February 14, 2017
Could your business be classed as a ‘toxic workplace’?
This new phraseology doesn’t mean your work environment is filled with poisonous gases. Instead, ‘toxic workplace’ refers to company cultures filled with poisonous remarks or actions – in short, bullying.
Although the Equality Act 2010 gives the definition for harassment as “unwanted conduct related to a relevant protected characteristic, which has the purpose or effect of violating an individual’s dignity or creating an intimidating, hostile, degrading, humiliating or offensive environment for that individual”, there is no official definition for bullying within the Act.
So what behaviour is legally classified as bullying?
The definition of bullying as given by ACAS states that bullying may be characterised as “offensive, malicious, intimidating or insulting behaviour”. It can be an “abuse or misuse of power through means that undermine, humiliate, denigrate or injure the recipient”.

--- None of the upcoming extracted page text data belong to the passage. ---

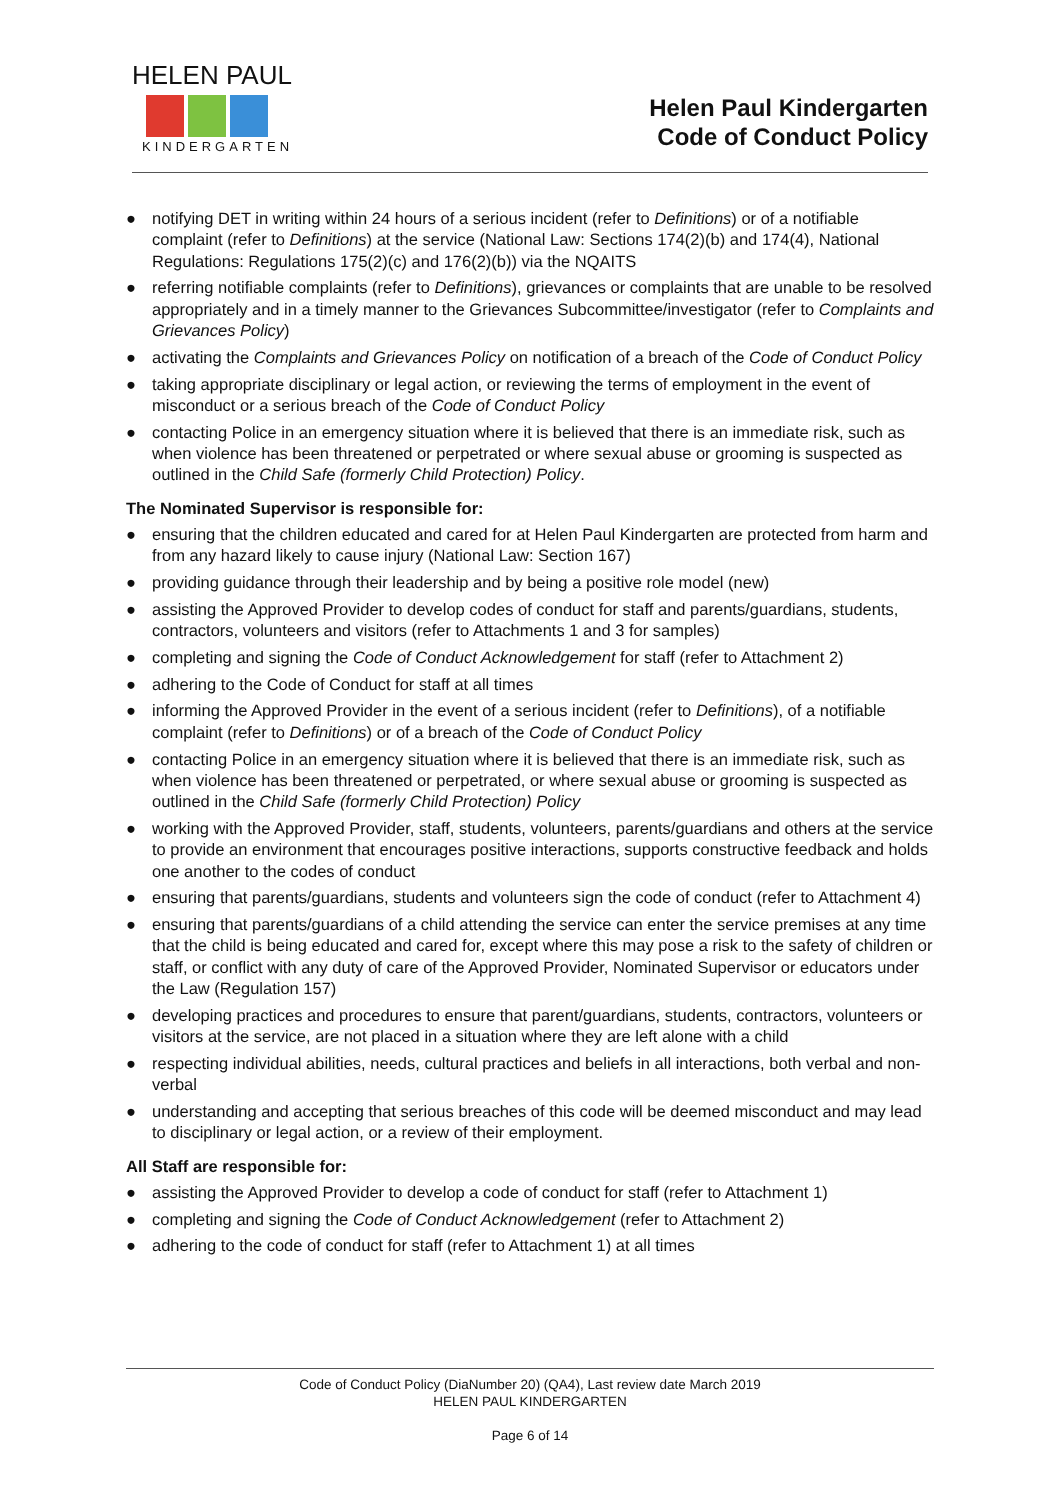HELEN PAUL
KINDERGARTEN
Helen Paul Kindergarten
Code of Conduct Policy
● notifying DET in writing within 24 hours of a serious incident (refer to Definitions) or of a notifiable complaint (refer to Definitions) at the service (National Law: Sections 174(2)(b) and 174(4), National Regulations: Regulations 175(2)(c) and 176(2)(b)) via the NQAITS
● referring notifiable complaints (refer to Definitions), grievances or complaints that are unable to be resolved appropriately and in a timely manner to the Grievances Subcommittee/investigator (refer to Complaints and Grievances Policy)
● activating the Complaints and Grievances Policy on notification of a breach of the Code of Conduct Policy
● taking appropriate disciplinary or legal action, or reviewing the terms of employment in the event of misconduct or a serious breach of the Code of Conduct Policy
● contacting Police in an emergency situation where it is believed that there is an immediate risk, such as when violence has been threatened or perpetrated or where sexual abuse or grooming is suspected as outlined in the Child Safe (formerly Child Protection) Policy.
The Nominated Supervisor is responsible for:
● ensuring that the children educated and cared for at Helen Paul Kindergarten are protected from harm and from any hazard likely to cause injury (National Law: Section 167)
● providing guidance through their leadership and by being a positive role model (new)
● assisting the Approved Provider to develop codes of conduct for staff and parents/guardians, students, contractors, volunteers and visitors (refer to Attachments 1 and 3 for samples)
● completing and signing the Code of Conduct Acknowledgement for staff (refer to Attachment 2)
● adhering to the Code of Conduct for staff at all times
● informing the Approved Provider in the event of a serious incident (refer to Definitions), of a notifiable complaint (refer to Definitions) or of a breach of the Code of Conduct Policy
● contacting Police in an emergency situation where it is believed that there is an immediate risk, such as when violence has been threatened or perpetrated, or where sexual abuse or grooming is suspected as outlined in the Child Safe (formerly Child Protection) Policy
● working with the Approved Provider, staff, students, volunteers, parents/guardians and others at the service to provide an environment that encourages positive interactions, supports constructive feedback and holds one another to the codes of conduct
● ensuring that parents/guardians, students and volunteers sign the code of conduct (refer to Attachment 4)
● ensuring that parents/guardians of a child attending the service can enter the service premises at any time that the child is being educated and cared for, except where this may pose a risk to the safety of children or staff, or conflict with any duty of care of the Approved Provider, Nominated Supervisor or educators under the Law (Regulation 157)
● developing practices and procedures to ensure that parent/guardians, students, contractors, volunteers or visitors at the service, are not placed in a situation where they are left alone with a child
● respecting individual abilities, needs, cultural practices and beliefs in all interactions, both verbal and non-verbal
● understanding and accepting that serious breaches of this code will be deemed misconduct and may lead to disciplinary or legal action, or a review of their employment.
All Staff are responsible for:
● assisting the Approved Provider to develop a code of conduct for staff (refer to Attachment 1)
● completing and signing the Code of Conduct Acknowledgement (refer to Attachment 2)
● adhering to the code of conduct for staff (refer to Attachment 1) at all times
Code of Conduct Policy (DiaNumber 20) (QA4), Last review date March 2019
HELEN PAUL KINDERGARTEN
Page 6 of 14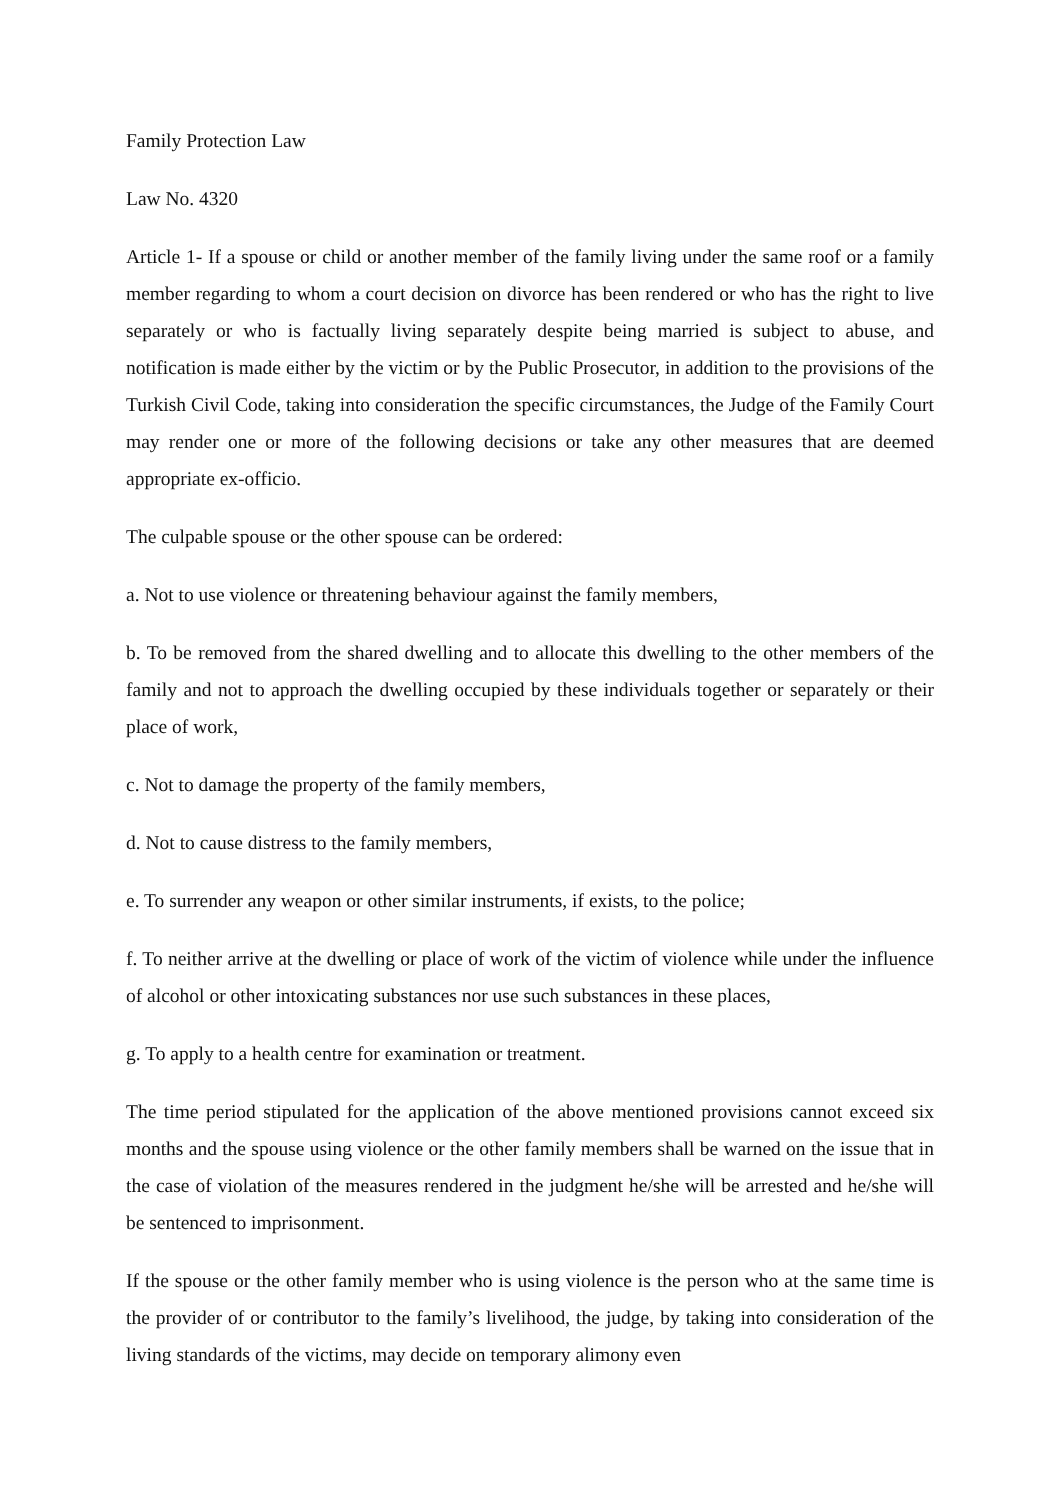Family Protection Law
Law No. 4320
Article 1- If a spouse or child or another member of the family living under the same roof or a family member regarding to whom a court decision on divorce has been rendered or who has the right to live separately or who is factually living separately despite being married is subject to abuse, and notification is made either by the victim or by the Public Prosecutor, in addition to the provisions of the Turkish Civil Code, taking into consideration the specific circumstances, the Judge of the Family Court may render one or more of the following decisions or take any other measures that are deemed appropriate ex-officio.
The culpable spouse or the other spouse can be ordered:
a. Not to use violence or threatening behaviour against the family members,
b. To be removed from the shared dwelling and to allocate this dwelling to the other members of the family and not to approach the dwelling occupied by these individuals together or separately or their place of work,
c. Not to damage the property of the family members,
d. Not to cause distress to the family members,
e. To surrender any weapon or other similar instruments, if exists, to the police;
f. To neither arrive at the dwelling or place of work of the victim of violence while under the influence of alcohol or other intoxicating substances nor use such substances in these places,
g. To apply to a health centre for examination or treatment.
The time period stipulated for the application of the above mentioned provisions cannot exceed six months and the spouse using violence or the other family members shall be warned on the issue that in the case of violation of the measures rendered in the judgment he/she will be arrested and he/she will be sentenced to imprisonment.
If the spouse or the other family member who is using violence is the person who at the same time is the provider of or contributor to the family’s livelihood, the judge, by taking into consideration of the living standards of the victims, may decide on temporary alimony even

However, this description still leaves bullying open to interpretation – what one person may consider bullying another may consider strong management, but regardless of interpretation bullying in the workplace seems to be on the rise.
What’s the effect of bullying in the workplace?
The main effects could be an unhappy and unproductive workforce, with low morale and little or no respect for supervisors or managers, sickness absence (both long and short term), loss of good staff because of a sour atmosphere, and, at the extreme end of the scale, tribunal cases.
It has been shown that there is a definite link between increases in bullying and the increasing number of cases of workplace stress and sickness absence. In addition, it has been reported that workplace stress is now the biggest cause of long-term sickness absence for all types of employees.
The wider impact of bullying
Although some employees may be able to stand up to bullying and report it, there are many who feel they cannot.
Research has found that individuals can experience both physical and psychological problems which not only affect their work but also their relationships with family and friends as well.
In addition, similar affects may be experienced by someone who witnesses bullying.
Such feelings may lead to them resigning and finding alternative work or, in some devastating cases, can lead to them being out of work totally as they cannot cope with the stress caused by the bullying.
The impact on the business can also be high.
There is the obvious cost of sickness absence, accompanied by possible drops in production levels and lowered morale. But there could also be damage to the business’s reputation (and finances), especially if a case of bullying were to end up in a tribunal.
What can employers do to minimise the risk of bullying?
You should already have a policy in place within your Employee Handbook (Moorepay clients have this as standard).
So your first step is to ensure all your employees are aware of the policy.
However, you should pay particular attention to your management team – setting a good example from the top down is just as important, if not more so, than your policy statement.
Ensuring that any complaints from employees are dealt with promptly and fairly is also of extreme importance. And it’s paramount that employees need to feel they can raise issues or complaints without fear of reprisal or victimisation.
Many surveys have shown that a large percentage of employees would not raise a bullying issue, either because they have no confidence they would be taken seriously and/or action would be taken, or fear that they would be further punished, bullied or victimised for doing so.
Possibly the most important thing you can do is maintain good manager/employee relations which, in turn, gives employees the confidence to raise any issues with their line manager and give managers the opportunity to deal quickly with any issues raised.
In many cases, this early intervention may mean the issue can be resolved informally, resulting in less stress for all concerned.